• _GIVEN EXERCISE_
Print the whole listing exactly.

# # #

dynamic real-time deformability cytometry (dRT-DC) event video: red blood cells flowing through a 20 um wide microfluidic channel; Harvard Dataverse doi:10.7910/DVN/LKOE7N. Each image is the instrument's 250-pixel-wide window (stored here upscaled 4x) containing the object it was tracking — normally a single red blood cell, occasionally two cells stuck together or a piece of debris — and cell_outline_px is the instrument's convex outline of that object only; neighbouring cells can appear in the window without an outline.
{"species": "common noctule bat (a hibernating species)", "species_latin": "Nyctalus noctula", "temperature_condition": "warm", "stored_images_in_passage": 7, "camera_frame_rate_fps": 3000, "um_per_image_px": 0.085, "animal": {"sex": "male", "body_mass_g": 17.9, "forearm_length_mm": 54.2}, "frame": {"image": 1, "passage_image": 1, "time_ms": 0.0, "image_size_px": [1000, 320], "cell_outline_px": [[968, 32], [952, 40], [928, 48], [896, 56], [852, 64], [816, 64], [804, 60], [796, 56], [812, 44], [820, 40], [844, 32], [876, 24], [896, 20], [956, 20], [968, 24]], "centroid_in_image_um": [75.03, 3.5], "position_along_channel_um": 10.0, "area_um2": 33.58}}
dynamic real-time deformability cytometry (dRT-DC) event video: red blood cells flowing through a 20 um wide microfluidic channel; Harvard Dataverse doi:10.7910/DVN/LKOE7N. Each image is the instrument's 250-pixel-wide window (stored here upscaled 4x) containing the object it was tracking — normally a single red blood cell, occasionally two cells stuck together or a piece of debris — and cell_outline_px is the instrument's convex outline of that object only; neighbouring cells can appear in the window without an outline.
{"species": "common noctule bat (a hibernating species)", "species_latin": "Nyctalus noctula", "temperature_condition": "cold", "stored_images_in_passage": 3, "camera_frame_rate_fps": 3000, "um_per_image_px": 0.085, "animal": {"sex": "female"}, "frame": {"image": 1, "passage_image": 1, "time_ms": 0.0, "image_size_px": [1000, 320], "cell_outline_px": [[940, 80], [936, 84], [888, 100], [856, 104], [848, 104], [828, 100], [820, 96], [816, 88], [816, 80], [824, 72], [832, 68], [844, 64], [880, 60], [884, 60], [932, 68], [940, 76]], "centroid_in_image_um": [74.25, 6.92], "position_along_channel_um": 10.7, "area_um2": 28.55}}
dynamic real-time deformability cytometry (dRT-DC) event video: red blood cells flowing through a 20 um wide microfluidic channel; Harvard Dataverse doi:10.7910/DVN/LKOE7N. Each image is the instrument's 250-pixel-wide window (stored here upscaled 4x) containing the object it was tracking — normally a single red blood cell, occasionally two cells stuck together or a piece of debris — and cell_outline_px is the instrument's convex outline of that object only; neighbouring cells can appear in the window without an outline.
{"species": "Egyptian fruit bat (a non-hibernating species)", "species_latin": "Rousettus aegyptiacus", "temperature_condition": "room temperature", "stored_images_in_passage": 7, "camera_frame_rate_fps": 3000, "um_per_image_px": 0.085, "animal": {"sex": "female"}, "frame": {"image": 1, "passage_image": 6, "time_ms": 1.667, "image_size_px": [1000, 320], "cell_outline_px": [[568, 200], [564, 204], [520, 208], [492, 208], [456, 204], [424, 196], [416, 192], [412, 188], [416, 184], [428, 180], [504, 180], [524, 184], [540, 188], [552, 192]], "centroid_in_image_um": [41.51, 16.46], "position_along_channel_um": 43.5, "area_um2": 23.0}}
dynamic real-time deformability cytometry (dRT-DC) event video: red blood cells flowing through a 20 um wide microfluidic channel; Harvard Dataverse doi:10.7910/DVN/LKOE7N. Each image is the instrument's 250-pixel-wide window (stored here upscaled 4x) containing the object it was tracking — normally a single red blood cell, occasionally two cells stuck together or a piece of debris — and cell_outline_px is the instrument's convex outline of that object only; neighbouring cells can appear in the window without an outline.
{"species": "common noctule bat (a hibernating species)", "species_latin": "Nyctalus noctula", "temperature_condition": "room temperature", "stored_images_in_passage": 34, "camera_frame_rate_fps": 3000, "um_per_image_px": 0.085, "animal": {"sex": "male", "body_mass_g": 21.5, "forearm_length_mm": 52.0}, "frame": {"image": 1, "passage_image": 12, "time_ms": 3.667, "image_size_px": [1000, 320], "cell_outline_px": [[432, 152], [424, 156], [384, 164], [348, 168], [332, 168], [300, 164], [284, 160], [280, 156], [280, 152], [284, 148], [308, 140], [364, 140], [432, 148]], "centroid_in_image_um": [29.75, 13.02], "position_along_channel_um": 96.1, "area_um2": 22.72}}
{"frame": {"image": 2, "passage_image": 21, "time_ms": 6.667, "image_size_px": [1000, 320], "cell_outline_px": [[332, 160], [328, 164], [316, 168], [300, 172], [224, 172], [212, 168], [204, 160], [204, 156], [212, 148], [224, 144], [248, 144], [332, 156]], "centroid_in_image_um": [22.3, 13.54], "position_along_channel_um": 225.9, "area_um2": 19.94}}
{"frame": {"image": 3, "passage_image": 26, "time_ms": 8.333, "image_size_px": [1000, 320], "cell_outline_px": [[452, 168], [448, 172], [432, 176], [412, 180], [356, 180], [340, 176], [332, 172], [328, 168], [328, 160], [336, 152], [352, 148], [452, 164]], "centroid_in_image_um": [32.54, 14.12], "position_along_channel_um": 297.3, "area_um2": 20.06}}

# # #

• _THE OUTPUT_
dynamic real-time deformability cytometry (dRT-DC) event video: red blood cells flowing through a 20 um wide microfluidic channel; Harvard Dataverse doi:10.7910/DVN/LKOE7N. Each image is the instrument's 250-pixel-wide window (stored here upscaled 4x) containing the object it was tracking — normally a single red blood cell, occasionally two cells stuck together or a piece of debris — and cell_outline_px is the instrument's convex outline of that object only; neighbouring cells can appear in the window without an outline.
{"species": "common noctule bat (a hibernating species)", "species_latin": "Nyctalus noctula", "temperature_condition": "warm", "stored_images_in_passage": 7, "camera_frame_rate_fps": 3000, "um_per_image_px": 0.085, "animal": {"sex": "male", "body_mass_g": 17.9, "forearm_length_mm": 54.2}, "frame": {"image": 1, "passage_image": 1, "time_ms": 0.0, "image_size_px": [1000, 320], "cell_outline_px": [[968, 32], [952, 40], [928, 48], [896, 56], [852, 64], [816, 64], [804, 60], [796, 56], [812, 44], [820, 40], [844, 32], [876, 24], [896, 20], [956, 20], [968, 24]], "centroid_in_image_um": [75.03, 3.5], "position_along_channel_um": 10.0, "area_um2": 33.58}}
dynamic real-time deformability cytometry (dRT-DC) event video: red blood cells flowing through a 20 um wide microfluidic channel; Harvard Dataverse doi:10.7910/DVN/LKOE7N. Each image is the instrument's 250-pixel-wide window (stored here upscaled 4x) containing the object it was tracking — normally a single red blood cell, occasionally two cells stuck together or a piece of debris — and cell_outline_px is the instrument's convex outline of that object only; neighbouring cells can appear in the window without an outline.
{"species": "common noctule bat (a hibernating species)", "species_latin": "Nyctalus noctula", "temperature_condition": "cold", "stored_images_in_passage": 3, "camera_frame_rate_fps": 3000, "um_per_image_px": 0.085, "animal": {"sex": "female"}, "frame": {"image": 1, "passage_image": 1, "time_ms": 0.0, "image_size_px": [1000, 320], "cell_outline_px": [[940, 80], [936, 84], [888, 100], [856, 104], [848, 104], [828, 100], [820, 96], [816, 88], [816, 80], [824, 72], [832, 68], [844, 64], [880, 60], [884, 60], [932, 68], [940, 76]], "centroid_in_image_um": [74.25, 6.92], "position_along_channel_um": 10.7, "area_um2": 28.55}}
dynamic real-time deformability cytometry (dRT-DC) event video: red blood cells flowing through a 20 um wide microfluidic channel; Harvard Dataverse doi:10.7910/DVN/LKOE7N. Each image is the instrument's 250-pixel-wide window (stored here upscaled 4x) containing the object it was tracking — normally a single red blood cell, occasionally two cells stuck together or a piece of debris — and cell_outline_px is the instrument's convex outline of that object only; neighbouring cells can appear in the window without an outline.
{"species": "Egyptian fruit bat (a non-hibernating species)", "species_latin": "Rousettus aegyptiacus", "temperature_condition": "room temperature", "stored_images_in_passage": 7, "camera_frame_rate_fps": 3000, "um_per_image_px": 0.085, "animal": {"sex": "female"}, "frame": {"image": 1, "passage_image": 6, "time_ms": 1.667, "image_size_px": [1000, 320], "cell_outline_px": [[568, 200], [564, 204], [520, 208], [492, 208], [456, 204], [424, 196], [416, 192], [412, 188], [416, 184], [428, 180], [504, 180], [524, 184], [540, 188], [552, 192]], "centroid_in_image_um": [41.51, 16.46], "position_along_channel_um": 43.5, "area_um2": 23.0}}
dynamic real-time deformability cytometry (dRT-DC) event video: red blood cells flowing through a 20 um wide microfluidic channel; Harvard Dataverse doi:10.7910/DVN/LKOE7N. Each image is the instrument's 250-pixel-wide window (stored here upscaled 4x) containing the object it was tracking — normally a single red blood cell, occasionally two cells stuck together or a piece of debris — and cell_outline_px is the instrument's convex outline of that object only; neighbouring cells can appear in the window without an outline.
{"species": "common noctule bat (a hibernating species)", "species_latin": "Nyctalus noctula", "temperature_condition": "room temperature", "stored_images_in_passage": 34, "camera_frame_rate_fps": 3000, "um_per_image_px": 0.085, "animal": {"sex": "male", "body_mass_g": 21.5, "forearm_length_mm": 52.0}, "frame": {"image": 1, "passage_image": 12, "time_ms": 3.667, "image_size_px": [1000, 320], "cell_outline_px": [[432, 152], [424, 156], [384, 164], [348, 168], [332, 168], [300, 164], [284, 160], [280, 156], [280, 152], [284, 148], [308, 140], [364, 140], [432, 148]], "centroid_in_image_um": [29.75, 13.02], "position_along_channel_um": 96.1, "area_um2": 22.72}}
{"frame": {"image": 2, "passage_image": 21, "time_ms": 6.667, "image_size_px": [1000, 320], "cell_outline_px": [[332, 160], [328, 164], [316, 168], [300, 172], [224, 172], [212, 168], [204, 160], [204, 156], [212, 148], [224, 144], [248, 144], [332, 156]], "centroid_in_image_um": [22.3, 13.54], "position_along_channel_um": 225.9, "area_um2": 19.94}}
{"frame": {"image": 3, "passage_image": 26, "time_ms": 8.333, "image_size_px": [1000, 320], "cell_outline_px": [[452, 168], [448, 172], [432, 176], [412, 180], [356, 180], [340, 176], [332, 172], [328, 168], [328, 160], [336, 152], [352, 148], [452, 164]], "centroid_in_image_um": [32.54, 14.12], "position_along_channel_um": 297.3, "area_um2": 20.06}}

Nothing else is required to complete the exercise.